I’m still having trouble getting my mind around the notion of making such forecasts about human beings, and I say as much. My problem can be simply put: every player is different. Every player must be viewed as a special case. The sample size is always one. His answer is equally simple: baseball players follow similar patterns, and these patterns are etched in the record books. Of course, every so often some player may fail to embrace his statistical destiny, but on a team of twenty-five players the statistical aberrations will tend to cancel each other out. And most of them will conform fairly exactly to his expectations. About Eric Chavez’s career, for instance, he has not the slightest doubt. “The only thing that will stop Chavvy is if he gets bored,” he says. “People don’t understand that. He continues to frustrate people who take him out of context. He is twenty-four years old. What he’s done at twenty-four no one has done. Health permitted, his whole career is a lock.”

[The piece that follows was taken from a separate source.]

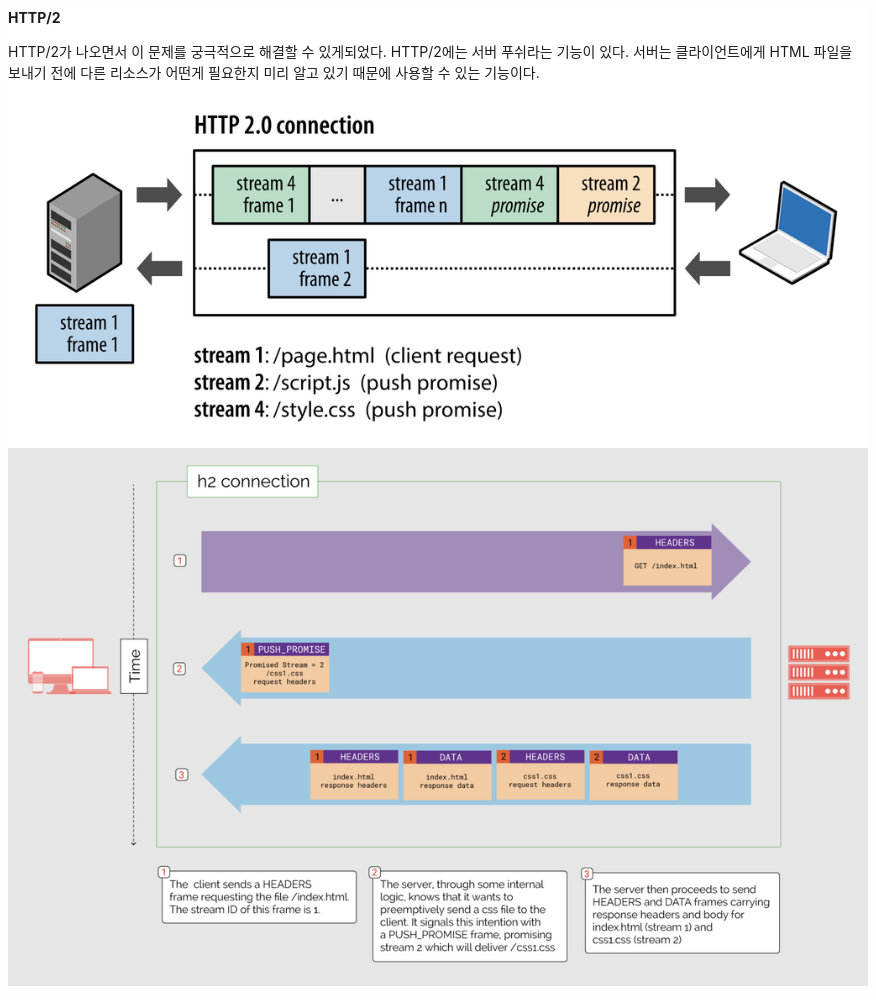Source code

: **HTTP/2**

HTTP/2가 나오면서 이 문제를 궁극적으로 해결할 수 있게되었다. HTTP/2에는 서버 푸쉬라는 기능이 있다. 서버는 클라이언트에게 HTML 파일을 보내기 전에 다른 리소스가 어떤게 필요한지 미리 알고 있기 때문에 사용할 수 있는 기능이다. 

![Untitled](assets/Untitled%204-4550597.png)

![Untitled](assets/Untitled%205.png)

I mention that there are times when Billy is one of the people Chavvy frustrates. Chavvy, like Miguel Tejada, is Mister Swing at Everything. In his current mood, Billy waves the objection aside. He can’t understand how I can be so intolerant. “Chavvy’s young,” he says. “He’s good-looking. He’s a millionaire. He kind of owes it to himself to swing at everything. What were you like when you were twenty-four?”

This was the character whose behavior was consistent with the way he said he wanted to run his baseball team: rationally. Scientifically. This was the “objective” Billy Beane, the general manager who was certain that “you don’t change guys; they are who they are.” Who will describe his job as “a soap box derby. You build the car in the beginning of the year and after that all you do is push it down the hill.” To this Billy Beane’s way of thinking there was no point in meddling with the science experiment. There was no point in trying to get inside players’ heads, for instance, to reshape their approach to the game. They will be who they will be. When you listen to the “objective” Billy Beane talk about his players, you begin to wonder if baseball players have free will.

But there is another, less objective Billy Beane. And in the top of the fourth inning, when Miguel Tejada drops a routine, inning-ending double-play throw from second baseman Mark Ellis, the other Billy Beane awakens from his slumber. Even as the Royals score five runs they shouldn’t have, Billy remains calm—after all, it’s still 11-5, and Tim Hudson is still pitching—but he’s on alert. He begins to talk about his players in a different way. And he allows me to see that the science experiment is messier than the chief scientist usually is willing to admit.